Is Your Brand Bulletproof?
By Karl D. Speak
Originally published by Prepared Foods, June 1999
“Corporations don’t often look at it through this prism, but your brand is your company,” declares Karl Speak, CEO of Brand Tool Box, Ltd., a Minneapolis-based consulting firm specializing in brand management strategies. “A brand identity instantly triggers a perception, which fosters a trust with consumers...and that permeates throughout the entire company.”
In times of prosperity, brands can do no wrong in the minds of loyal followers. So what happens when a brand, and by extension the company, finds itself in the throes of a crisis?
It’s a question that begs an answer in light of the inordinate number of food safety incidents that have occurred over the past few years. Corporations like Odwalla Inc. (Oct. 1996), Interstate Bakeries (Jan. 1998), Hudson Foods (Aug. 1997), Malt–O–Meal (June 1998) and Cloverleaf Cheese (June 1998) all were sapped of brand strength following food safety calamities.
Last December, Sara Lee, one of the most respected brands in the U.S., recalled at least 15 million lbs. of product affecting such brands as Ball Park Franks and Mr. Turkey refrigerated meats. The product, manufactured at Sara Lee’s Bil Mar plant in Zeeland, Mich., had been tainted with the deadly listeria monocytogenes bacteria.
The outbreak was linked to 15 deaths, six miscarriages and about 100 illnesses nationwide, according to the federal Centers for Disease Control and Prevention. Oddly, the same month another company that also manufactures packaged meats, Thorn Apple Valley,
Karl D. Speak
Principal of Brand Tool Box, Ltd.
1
==
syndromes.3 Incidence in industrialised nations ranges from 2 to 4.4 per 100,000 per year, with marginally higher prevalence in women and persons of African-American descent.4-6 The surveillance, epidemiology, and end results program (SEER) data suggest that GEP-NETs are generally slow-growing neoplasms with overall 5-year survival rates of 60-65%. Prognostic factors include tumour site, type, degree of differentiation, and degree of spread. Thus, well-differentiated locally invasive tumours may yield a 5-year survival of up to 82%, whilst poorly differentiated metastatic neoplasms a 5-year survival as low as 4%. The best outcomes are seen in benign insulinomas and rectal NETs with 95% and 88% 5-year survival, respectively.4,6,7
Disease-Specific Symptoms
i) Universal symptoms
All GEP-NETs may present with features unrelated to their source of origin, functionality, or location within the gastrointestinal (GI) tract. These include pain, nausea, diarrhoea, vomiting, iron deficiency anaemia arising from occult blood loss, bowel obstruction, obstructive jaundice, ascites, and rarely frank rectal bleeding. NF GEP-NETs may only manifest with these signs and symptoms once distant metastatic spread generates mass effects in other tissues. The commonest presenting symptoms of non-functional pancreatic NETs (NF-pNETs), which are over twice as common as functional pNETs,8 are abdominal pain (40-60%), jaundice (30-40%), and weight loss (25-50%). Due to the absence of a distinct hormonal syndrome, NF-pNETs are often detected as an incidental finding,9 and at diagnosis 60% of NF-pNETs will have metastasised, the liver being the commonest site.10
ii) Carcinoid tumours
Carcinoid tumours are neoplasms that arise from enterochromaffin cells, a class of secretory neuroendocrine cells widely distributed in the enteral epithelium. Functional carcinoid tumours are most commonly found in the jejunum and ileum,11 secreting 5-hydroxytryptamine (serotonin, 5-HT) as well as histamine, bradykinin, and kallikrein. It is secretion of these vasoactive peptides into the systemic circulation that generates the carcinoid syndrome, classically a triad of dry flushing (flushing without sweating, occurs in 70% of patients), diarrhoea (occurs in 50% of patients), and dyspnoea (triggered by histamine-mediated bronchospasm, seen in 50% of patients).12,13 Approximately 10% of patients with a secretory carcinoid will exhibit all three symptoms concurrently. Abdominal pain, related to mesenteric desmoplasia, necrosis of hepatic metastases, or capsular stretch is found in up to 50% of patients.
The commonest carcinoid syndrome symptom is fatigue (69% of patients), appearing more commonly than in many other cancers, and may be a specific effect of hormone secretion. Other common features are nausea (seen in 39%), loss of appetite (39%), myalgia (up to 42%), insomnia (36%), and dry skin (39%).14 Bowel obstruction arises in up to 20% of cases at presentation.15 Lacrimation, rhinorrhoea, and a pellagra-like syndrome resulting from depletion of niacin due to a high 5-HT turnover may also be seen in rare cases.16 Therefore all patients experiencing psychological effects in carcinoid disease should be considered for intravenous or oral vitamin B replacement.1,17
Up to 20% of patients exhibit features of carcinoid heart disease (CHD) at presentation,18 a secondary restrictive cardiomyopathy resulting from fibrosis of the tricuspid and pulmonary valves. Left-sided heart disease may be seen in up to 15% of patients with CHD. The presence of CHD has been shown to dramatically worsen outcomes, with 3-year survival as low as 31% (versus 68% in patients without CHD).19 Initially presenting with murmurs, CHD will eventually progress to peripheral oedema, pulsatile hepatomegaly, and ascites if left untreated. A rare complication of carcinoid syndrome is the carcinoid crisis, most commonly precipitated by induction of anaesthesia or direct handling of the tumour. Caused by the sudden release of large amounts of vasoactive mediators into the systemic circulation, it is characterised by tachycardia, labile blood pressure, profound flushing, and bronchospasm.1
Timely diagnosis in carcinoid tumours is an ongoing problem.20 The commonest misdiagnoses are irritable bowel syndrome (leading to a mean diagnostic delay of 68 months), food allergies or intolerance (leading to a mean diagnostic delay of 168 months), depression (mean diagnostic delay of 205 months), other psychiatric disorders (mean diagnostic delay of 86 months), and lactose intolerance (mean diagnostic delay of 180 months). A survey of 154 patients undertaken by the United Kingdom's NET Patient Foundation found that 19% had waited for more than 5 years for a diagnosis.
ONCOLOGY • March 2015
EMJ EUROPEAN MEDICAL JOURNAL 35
--
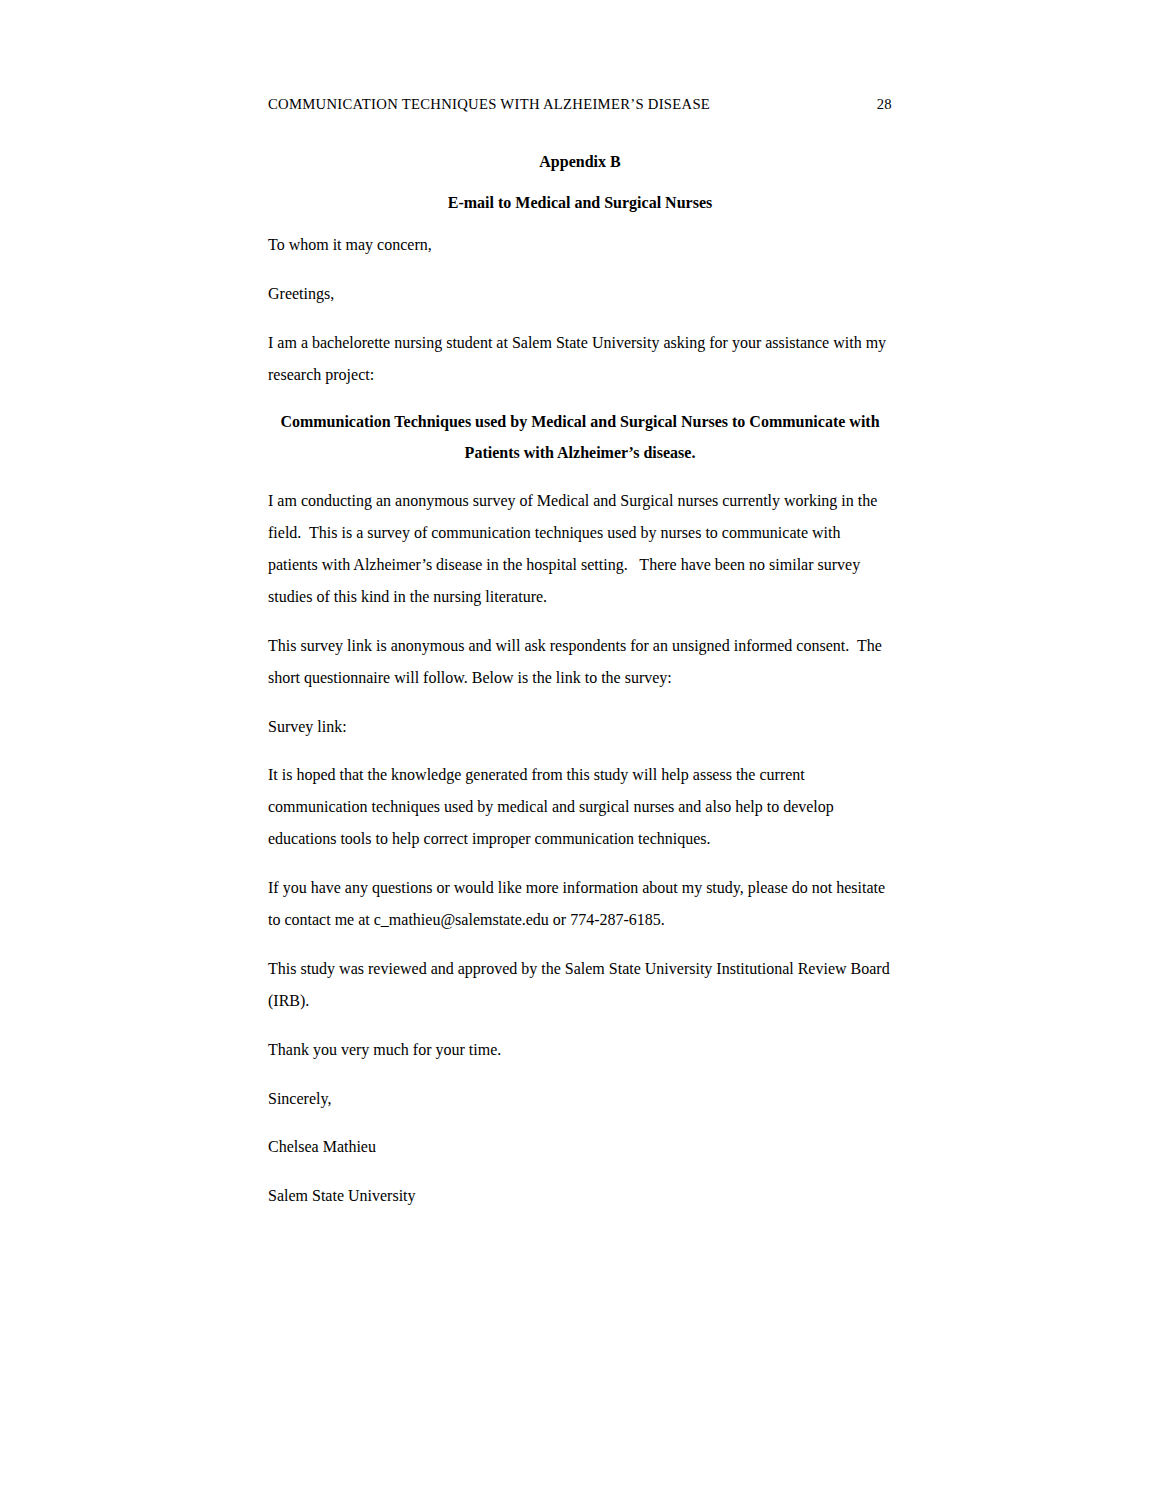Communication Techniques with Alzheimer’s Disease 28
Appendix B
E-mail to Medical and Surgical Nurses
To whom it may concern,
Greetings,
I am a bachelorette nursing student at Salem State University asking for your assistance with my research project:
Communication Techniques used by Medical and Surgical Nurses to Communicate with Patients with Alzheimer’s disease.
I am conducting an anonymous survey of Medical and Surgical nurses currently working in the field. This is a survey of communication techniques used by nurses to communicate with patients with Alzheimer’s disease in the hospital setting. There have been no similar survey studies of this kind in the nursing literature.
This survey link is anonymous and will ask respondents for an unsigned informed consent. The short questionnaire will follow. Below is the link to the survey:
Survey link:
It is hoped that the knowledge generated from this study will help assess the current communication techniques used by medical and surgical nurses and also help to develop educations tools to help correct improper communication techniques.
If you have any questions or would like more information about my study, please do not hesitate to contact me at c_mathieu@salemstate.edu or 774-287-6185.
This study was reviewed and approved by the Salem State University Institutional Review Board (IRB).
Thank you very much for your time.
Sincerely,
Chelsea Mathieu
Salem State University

What to work on ::
Tally the lines above containing "June". Number only.

Result for this exercise ::
2